To put it another way, it's unfortunate that particular synchronous API is implemented using threads, but there is nothing about async that implies one way or another that a synchronous method will be implemented using threads -- I've seen plenty of (questionable) C functions that do similar things like using pthread_create and then pthread_join immediately after to fake a blocking task.

1 comments

Er? No, the point is that threads are what you want for cpu-bound tasks. Async does not deal well with long running cpu intensive jobs that hog the cpu without yield points.
Why not? The fix there sounds like it's as simple as adding some yield points.
Yield points in the middle of a large matrix multiplication (for example)?

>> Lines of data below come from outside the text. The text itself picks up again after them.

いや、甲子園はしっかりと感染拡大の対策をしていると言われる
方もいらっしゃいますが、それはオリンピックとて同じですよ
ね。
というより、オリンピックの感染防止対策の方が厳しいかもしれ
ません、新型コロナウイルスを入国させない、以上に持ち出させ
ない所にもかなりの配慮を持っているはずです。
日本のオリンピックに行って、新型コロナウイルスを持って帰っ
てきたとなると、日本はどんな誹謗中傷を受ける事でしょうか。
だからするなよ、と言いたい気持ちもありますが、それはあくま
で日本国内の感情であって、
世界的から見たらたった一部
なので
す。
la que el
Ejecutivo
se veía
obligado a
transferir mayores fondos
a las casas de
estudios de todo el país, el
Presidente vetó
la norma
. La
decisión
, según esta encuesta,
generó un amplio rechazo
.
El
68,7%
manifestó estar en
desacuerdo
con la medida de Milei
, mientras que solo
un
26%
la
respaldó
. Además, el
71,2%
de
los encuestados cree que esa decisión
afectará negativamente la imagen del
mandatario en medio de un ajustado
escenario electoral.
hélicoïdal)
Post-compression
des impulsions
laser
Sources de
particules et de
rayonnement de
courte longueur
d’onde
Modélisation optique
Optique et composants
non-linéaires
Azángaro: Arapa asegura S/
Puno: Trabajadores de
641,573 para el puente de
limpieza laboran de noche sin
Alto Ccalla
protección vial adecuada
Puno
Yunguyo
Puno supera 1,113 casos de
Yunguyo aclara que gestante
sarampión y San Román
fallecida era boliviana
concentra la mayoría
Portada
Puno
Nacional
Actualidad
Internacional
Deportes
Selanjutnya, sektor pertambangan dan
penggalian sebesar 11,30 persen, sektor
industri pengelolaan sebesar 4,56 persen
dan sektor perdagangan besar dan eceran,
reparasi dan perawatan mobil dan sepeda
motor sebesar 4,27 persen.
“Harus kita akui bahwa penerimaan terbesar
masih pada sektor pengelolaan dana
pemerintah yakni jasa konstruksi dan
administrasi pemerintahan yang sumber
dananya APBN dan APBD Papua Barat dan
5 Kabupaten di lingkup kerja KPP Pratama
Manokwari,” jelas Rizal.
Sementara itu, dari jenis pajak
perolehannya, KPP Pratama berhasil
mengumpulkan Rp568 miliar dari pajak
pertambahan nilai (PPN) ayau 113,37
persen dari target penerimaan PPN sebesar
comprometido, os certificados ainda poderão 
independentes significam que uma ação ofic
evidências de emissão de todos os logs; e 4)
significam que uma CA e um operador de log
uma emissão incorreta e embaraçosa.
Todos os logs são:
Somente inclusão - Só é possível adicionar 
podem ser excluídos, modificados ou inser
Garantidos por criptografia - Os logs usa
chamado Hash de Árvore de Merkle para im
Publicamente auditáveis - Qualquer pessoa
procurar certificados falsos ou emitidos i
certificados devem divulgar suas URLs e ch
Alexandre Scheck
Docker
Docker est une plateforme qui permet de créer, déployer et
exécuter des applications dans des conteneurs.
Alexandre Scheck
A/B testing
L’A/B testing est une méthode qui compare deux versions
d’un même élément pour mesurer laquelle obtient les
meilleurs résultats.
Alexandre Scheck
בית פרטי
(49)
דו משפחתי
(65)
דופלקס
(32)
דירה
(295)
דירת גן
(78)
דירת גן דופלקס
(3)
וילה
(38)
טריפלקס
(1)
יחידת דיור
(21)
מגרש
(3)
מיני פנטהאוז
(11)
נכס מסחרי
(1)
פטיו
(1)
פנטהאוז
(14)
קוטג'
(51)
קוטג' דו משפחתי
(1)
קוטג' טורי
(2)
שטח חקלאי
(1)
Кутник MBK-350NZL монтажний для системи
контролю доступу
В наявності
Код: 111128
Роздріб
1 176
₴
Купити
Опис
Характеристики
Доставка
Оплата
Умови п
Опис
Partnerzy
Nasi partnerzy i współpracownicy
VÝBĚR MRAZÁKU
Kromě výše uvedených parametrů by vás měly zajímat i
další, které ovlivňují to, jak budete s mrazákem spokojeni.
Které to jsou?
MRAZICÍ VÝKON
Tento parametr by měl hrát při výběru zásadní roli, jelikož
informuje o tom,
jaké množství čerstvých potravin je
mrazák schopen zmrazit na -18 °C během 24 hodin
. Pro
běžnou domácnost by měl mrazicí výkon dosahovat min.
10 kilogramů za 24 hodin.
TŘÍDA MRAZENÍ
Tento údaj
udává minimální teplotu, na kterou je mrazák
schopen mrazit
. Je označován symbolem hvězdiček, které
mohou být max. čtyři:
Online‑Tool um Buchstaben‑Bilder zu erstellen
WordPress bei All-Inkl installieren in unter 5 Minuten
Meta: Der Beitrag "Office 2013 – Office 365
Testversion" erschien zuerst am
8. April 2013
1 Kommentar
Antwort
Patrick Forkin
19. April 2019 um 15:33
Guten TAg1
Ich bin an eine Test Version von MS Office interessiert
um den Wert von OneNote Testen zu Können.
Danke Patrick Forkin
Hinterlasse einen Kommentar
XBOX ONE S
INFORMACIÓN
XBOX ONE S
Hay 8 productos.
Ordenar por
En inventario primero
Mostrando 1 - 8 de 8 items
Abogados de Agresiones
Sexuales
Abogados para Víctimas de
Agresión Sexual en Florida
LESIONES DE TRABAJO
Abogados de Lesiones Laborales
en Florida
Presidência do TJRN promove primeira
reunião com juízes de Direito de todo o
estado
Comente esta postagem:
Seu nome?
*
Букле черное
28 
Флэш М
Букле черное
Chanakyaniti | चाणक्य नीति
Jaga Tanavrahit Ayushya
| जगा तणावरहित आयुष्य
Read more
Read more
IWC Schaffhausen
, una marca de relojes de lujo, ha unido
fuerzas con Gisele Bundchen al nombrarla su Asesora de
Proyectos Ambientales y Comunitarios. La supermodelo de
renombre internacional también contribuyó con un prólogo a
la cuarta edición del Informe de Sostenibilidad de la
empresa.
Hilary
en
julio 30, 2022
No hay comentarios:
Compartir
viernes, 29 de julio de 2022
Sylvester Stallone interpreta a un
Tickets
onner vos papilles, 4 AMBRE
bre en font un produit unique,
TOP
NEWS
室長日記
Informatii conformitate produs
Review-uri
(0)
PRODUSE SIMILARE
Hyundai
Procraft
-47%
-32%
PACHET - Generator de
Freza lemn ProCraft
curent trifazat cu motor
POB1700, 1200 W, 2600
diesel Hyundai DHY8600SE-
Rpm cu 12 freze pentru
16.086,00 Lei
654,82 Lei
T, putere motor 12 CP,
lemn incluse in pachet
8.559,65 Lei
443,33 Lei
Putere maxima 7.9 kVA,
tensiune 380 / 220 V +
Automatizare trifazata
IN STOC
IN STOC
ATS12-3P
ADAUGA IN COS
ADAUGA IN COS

Manually scheduling threads seems like a really shitty way to program

Not really? That's cooperative multitasking and it's used a lot: https://en.wikipedia.org/wiki/Cooperative_multitasking

But regardless, the GP post was not taking about matrix math, it seems it was talking about sending an HTTP request and waiting for a response, which is something that actually is I/O bound on the TCP socket.

I know what it is, and there's a reason that all the systems listed as using it are obsolete.

> "I don't want an async model, which assumes you're I/O bound, interfering with keeping all those CPUs busy."

Strongly implies to me that there's a CPU-bound component there.

The systems that use it as a native threading model are obsolete, but there's also this sentence there:

>Cooperative multitasking is used with await in languages with a single-threaded event-loop in their runtime, like JavaScript or Python.

There's no reason rust can't have an executor that does the same, and you only use that within the event loop on your one or two HTTP worker threads. If you're waiting in a thread for an HTTP request to return, that's never going to be CPU-bound. I still am failing to see what the problem here is besides a complaint about some rust crate only supporting a multi-threaded executor, which again is a different problem than whether it's done with async futures or not. One could just as easily write some C code that forces the use of threads.